In November 1981, Trilogy Systems Corp., a high-technology start-up in Coopertino, Calif., sold research and development limited partnerships totaling $55 million to develop a super silicon chip. Today, the partnership's coffers are empty, the company is scrambling to stay alive, and investors who had bought shares in the partnership have seen their investments go down the drain.

Investors were, to put it midly, in shock. "It's one thing to say you understand the risks going in. It's quite another to actually incur that kind of a loss," says the accountant of an investor who sank $20,000 into the partnership. Needless to say, he adds, "My client is no longer investing in these deals." Neither, it seems, are a great many others.

Investment bankers in California and New York report a sharp drop in R&D limited partnerships. They now predict that the amount of money invested in 1985 could end up being as much as 25% to 50% below 1983's record $806 million. "I wouldn't be at all surprised," says Stephen Evans-Freke, a senior vice-president of PaineWebber Inc., in New York City, "if no more than $300 million in R&D financing is done in all of this year."

The problems can be traced back to such companies as De Lorean Motor Co. and Storage Technology Corp., which sponsored R&D partnerships and then headed straight to Chapter 11. The result has been to make it more difficult for hundreds of small and medium-size hightech companies to finance their research and product development efforts with limited partnerships. R&D proposals will now have to be as solid as the Rock of Gibraltar -- or they simply won't sell.

Much of the blame for this situation can be placed squarely at the feet of investment bankers. They did a demonstrably poor job of screening proposals, and allowed companies to go on with projects that focused too much on basic research and not enough on product development. They oversold the tax benefits. (Usually 80% to 90% of the cost is written off in the first year, and investors are promised aftertax returns of 30% to 40% or more.) And they steered the wrong kind of investors into deals, catering to people who needed tax deductions, rather than high-rolling risk takers. As Fred A. Middleton, president of Morgan Stanley Ventures, in San Francisco, notes, "A lot of people who bought these things didn't know what they were getting into, because they didn't understand the technologies and, therefore, the risks."

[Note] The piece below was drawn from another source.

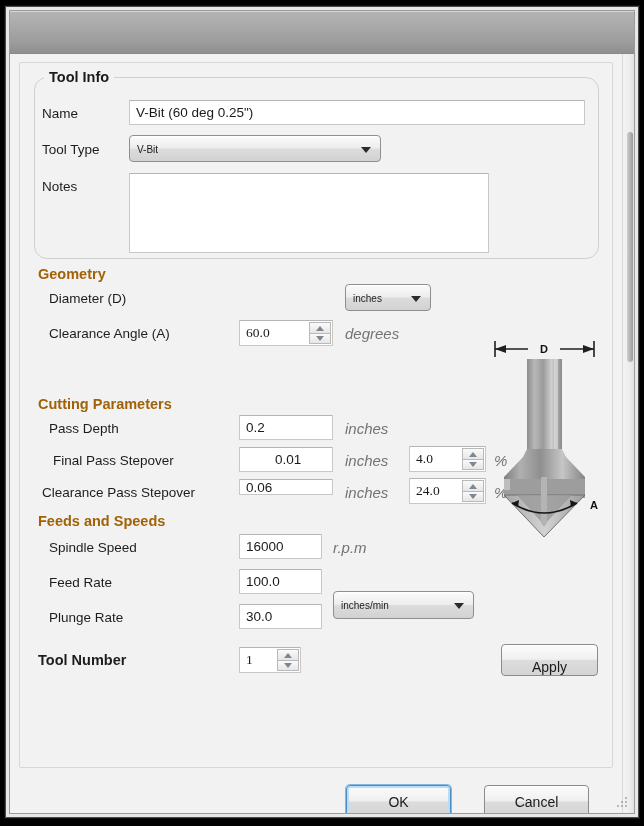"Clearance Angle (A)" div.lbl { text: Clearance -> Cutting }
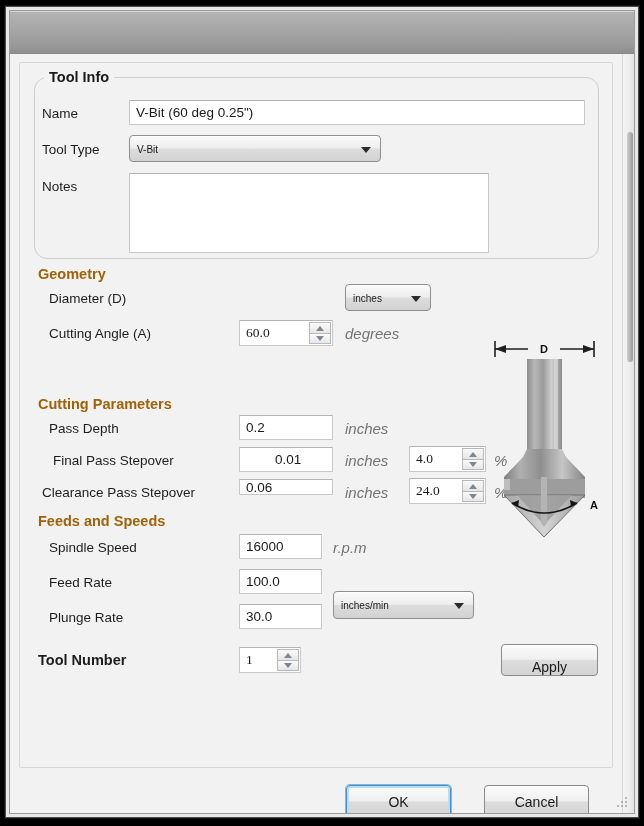"60.0" .spin-wrap > input { font-family: Liberation Serif, serif -> Liberation Sans, sans-serif; text-align: none -> center }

But it is also true that companies themselves contributed to the problem by failing to keep investors informed of what was happening with research projects on a regular basis. Consequently, they now face tough questions from investors who want proof, beforehand, that the project is viable. Lee Benton, a Palo Alto, Calif., attorney who specializes in R&D transactions, says investors are demanding to know the qualifications of he individuals who re doing the research, and raising questions about the sponsor's marketing plans and financing. "Is there," asks Benton, "a good chance [that the company is] going to miss a market window?"

Companies will also find that investment bankers now have much stricter criteria for handling research and development deals. They look for established businesses, not start-ups. "For single-company financings, we want sponsoring companies that are leaders in their respective fields," Evans-Freke says. Basic research is efinitely out. "That's the sort of risk that should be taken by the venture capital firms, not by R&D partnerships," Middleton states. "We only want products that will reach commercialization within three years -- that is, those that will e manufactured, marketed, and generating revenues within that period."

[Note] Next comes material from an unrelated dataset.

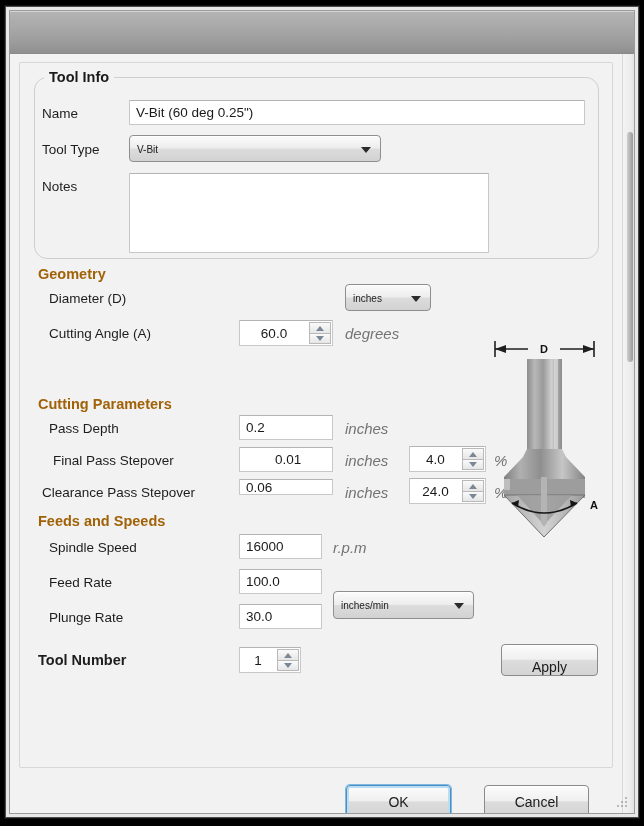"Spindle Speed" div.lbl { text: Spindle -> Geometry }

Investment bankers are now requiring that formal internal review procedures be included in companies' partnership contracts. The reviews guarantee investors that the plug will be pulled on a venture once its viability is seriously called into question. Although it is difficult to pinpoint exactly when a project is in doubt, Benton warns that companies could face investor lawsuits if they go on with a venture despite evidence that it is in trouble. Nowadays, investment bankers also insist that companies pay attention to investor relations. Project reports should be mailed to investors at least quarterly, explaining both the venture's failures and its successes. Perhaps the biggest change in R&D deals, though, is the shift away from royalty partnerships (which give investors a percentage of the product's profits) to a combination of royalty and equity partnerships (in which investors get a chunk of the company's stock as well). "It is almost impossible," Evans-Freke says, "to do a transaction on a royalty basis without having some sort of equity kicker." This is an unwelcome development for some companies that might prefer royalty deals, but it is good news for investors. "The interest of the company and the limited partners are closer to 100% aligned than in a typical royalty partnership," says Benton. "In essence, the partners are betting on the whole business . . . not on a single product line."

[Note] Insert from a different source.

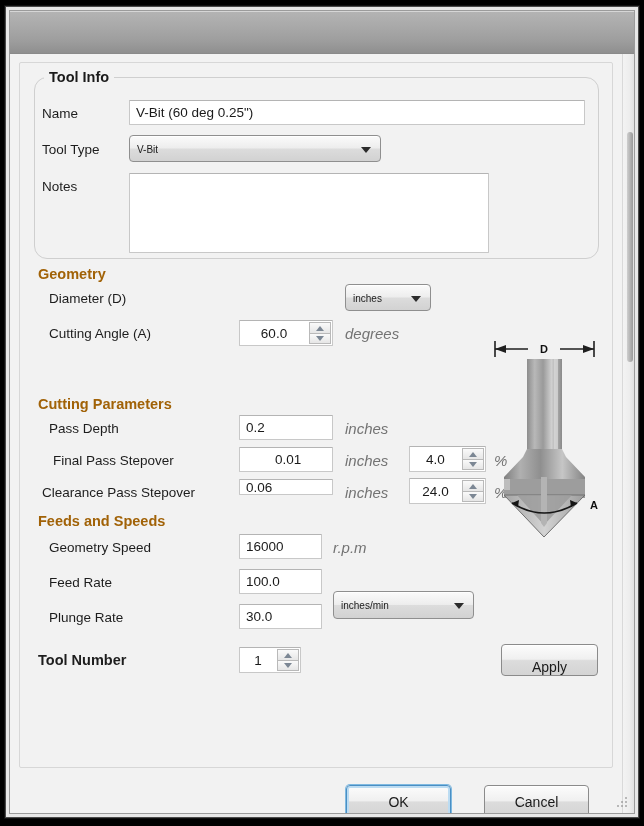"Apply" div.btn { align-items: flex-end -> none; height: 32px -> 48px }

Another major shift in the R&D partnership market -- and one that may increase a company's chances of selling an R&D deal -- is the appearance of so-called R&D pools (see INC., September 1984, page 33), in which an investor's risk is spread over several ventures, rather than concentrated in a single one. In the past, it was difficult for a corporation to convince an investment banker to handle a partnership valued at less than $5 million, but pool sponsors are interested in almost any size deal, and won't turn them down only because of the dollar amount involved. Some pools, such as Morgan Stanley's, seek out small projects. Others are now attracting substantial interest from institutional investors that have traditionally stayed out of the R&D market.

As a result, companies ma soon find themselves selling more partnerships to R&D pools than to individual investors. The actual transaction, however, won't be much different in terms of the quality of the deal.